▶ _Exercise prompt_:
Go through the lines below and repeat each one exactly, skipping pictures.

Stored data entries
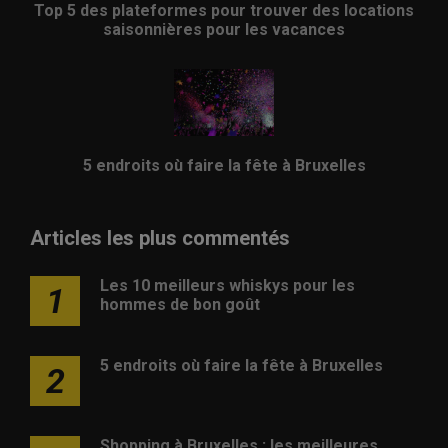
Top 5 des plateformes pour trouver des locations
saisonnières pour les vacances
5 endroits où faire la fête à Bruxelles
Articles les plus commentés
Les 10 meilleurs whiskys pour les
1
hommes de bon goût
5 endroits où faire la fête à Bruxelles
2
Shopping à Bruxelles : les meilleures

▶ _Answer to this problem_:
Top 5 des plateformes pour trouver des locations
saisonnières pour les vacances
5 endroits où faire la fête à Bruxelles
Articles les plus commentés
Les 10 meilleurs whiskys pour les
1
hommes de bon goût
5 endroits où faire la fête à Bruxelles
2
Shopping à Bruxelles : les meilleures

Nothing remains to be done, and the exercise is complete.